張元富主席の引用データによると、失地農民は計4千万人を超え、ここ数年は、毎年200万人のペースで増えているという。しかし、失地農民は4000万人以上いるとの見方が出ている。
米国在住の経済学者・何清漣氏が今年1月に発表した文章は、浙江師範大学の王景新教授の関連調査の結果を引用し、13.7%の農民が土地を失っているという。さらに、一人っ子政策違反などで土地を取り上げられた農民の数も入れると、全国で農地を失っている農民は1.27億人に達するとみられる。

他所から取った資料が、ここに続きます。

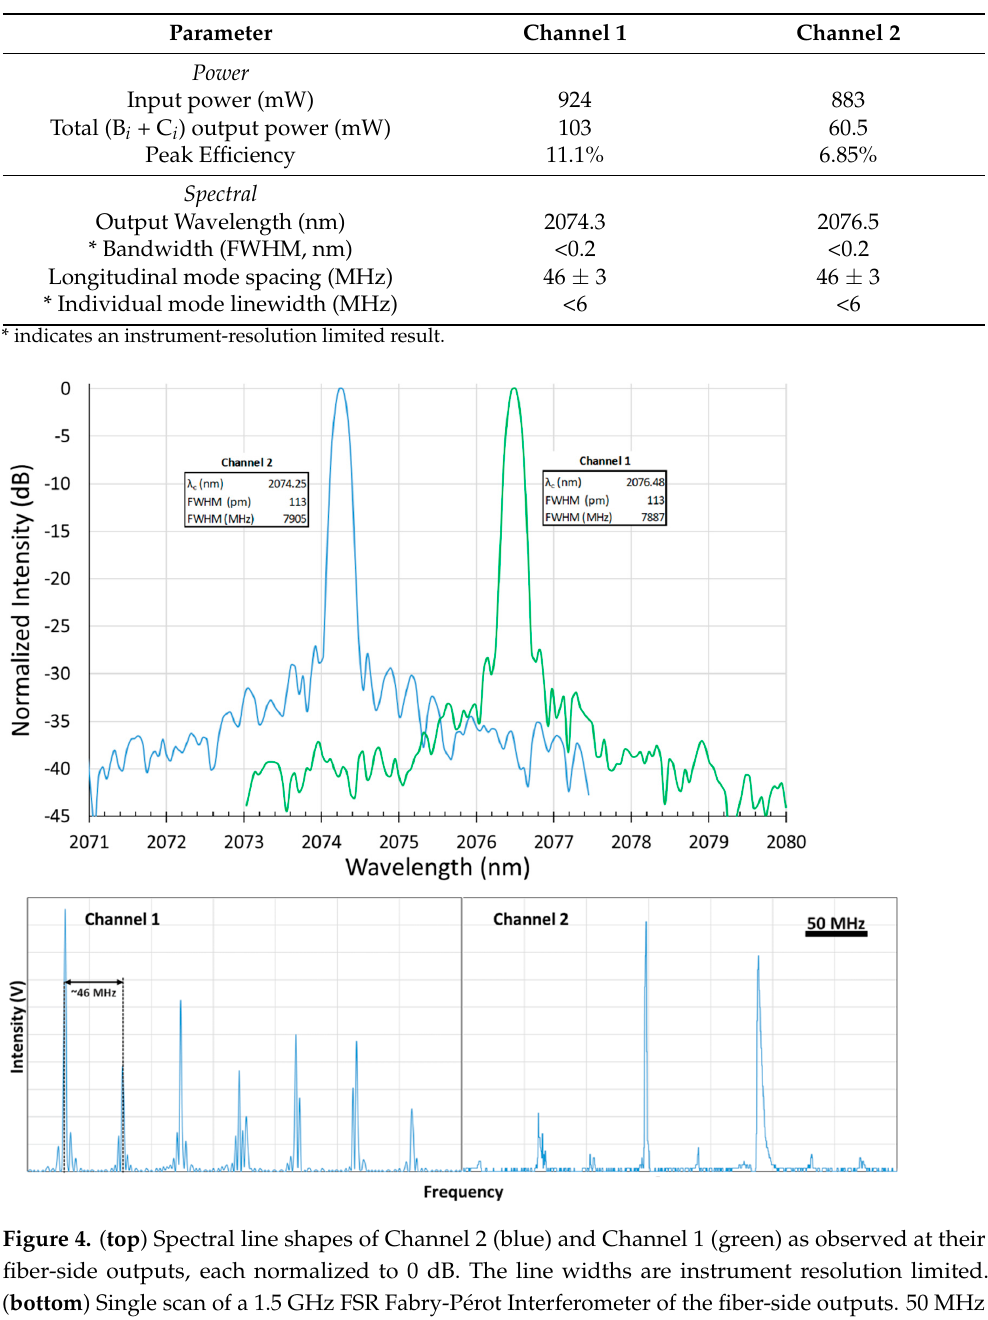
Table 3. Experimental parameters associated with each laser channel.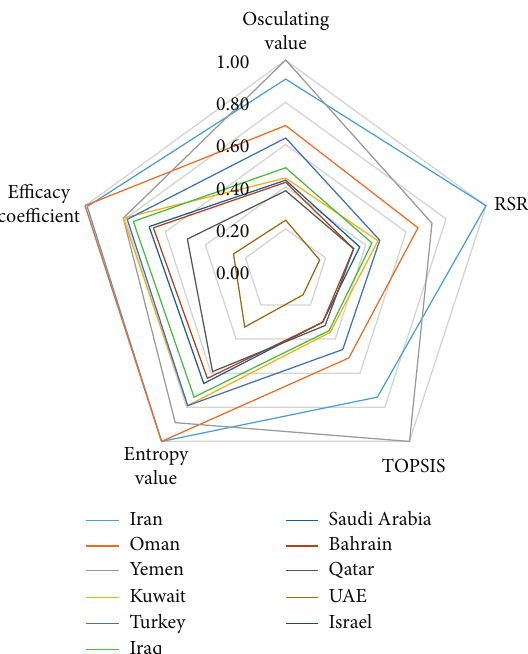
Figure 11: Matching effect picture of Chinese power companies in the Middle East.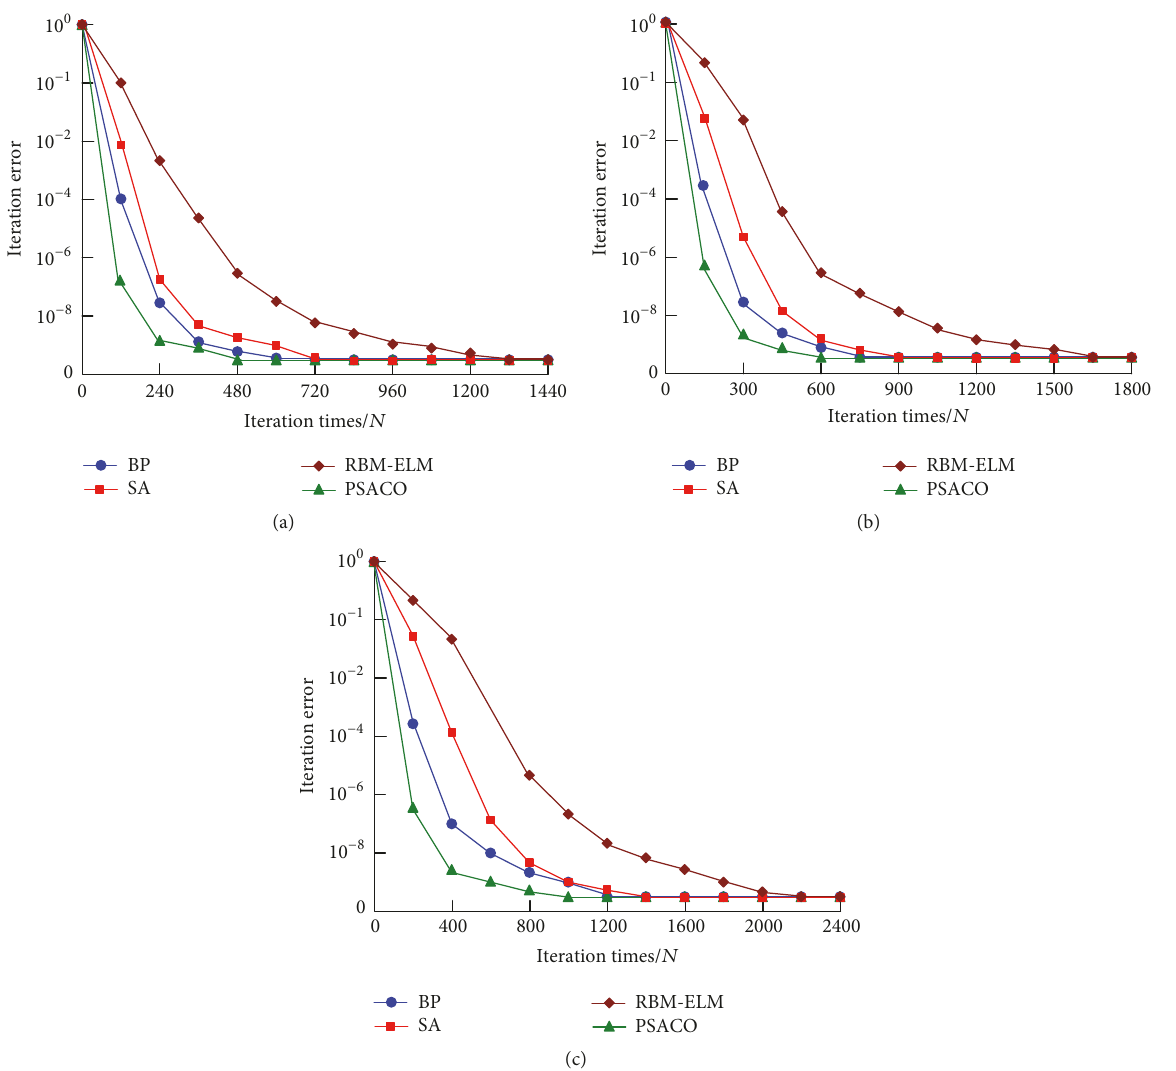
Figure 5: Clustering comparative results with the BP, SA, and RBM-ELM algorithms for CNIS-II: (a) original sample, convergence iteration times: 405, 501, 698, 1323; (b) damaged sample, convergence iteration times: 575, 622, 733, 1655; (c) transformed sample, convergence iteration times: 790, 1031, 1195,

何氏は、農業部が発表したデータで計算しても4000万人をすでに超えていると主張する。同部によると、1996~2007年までの11年間、中国の耕地面積は1.25億ムー減少した。中国の一人当たりの耕地面積1.4ムーで割ると、2007年の時点で失地農民はすでに8928.5万人に達している。
また、張主席が引用したデータによると、失地農民の6割は貧困で、80%強は生活に強い不安を持つという。そのうち老後の不安は72・8%で、収入面の不安が63%、医療への不安が52・6%を占めたという
国家統計局が7187人の該当者を対象にサンプル調査した結果、農地収用の際に就職口を用意されたのはわずか2.7%の197人で、都市へ出稼ぎに出た人は1784人(24.8%)、引き続き農業に従事している人は1807人(25.2%)、他の産業に従事している人は1965人(27.3%)、無職は1434人(20%)。
最高指導部の「農村工作幹部チーム」の陳錫文・次長は、大規模な村統合は「古今東西、前例がない」、「農村がひっくり返されている。効果的に抑制しないと、大きな問題を引き起こす恐れがある」と指摘した。
また、米国農村発展研究所が作成した「中国農民土地権利の状況」という報告書では、大規模な違法な農地収用は中国の農民が直面する最大の脅威であると指摘した。同報告書は中国17の省の1500の村の農民への訪問調査に基づいて作成されたという。そして、農地収用のトラブルを解決するために訴訟を起こす農民は2%、当局機関に陳情するのは約10%、6割の農民は補償に不満をもっている、と報告された。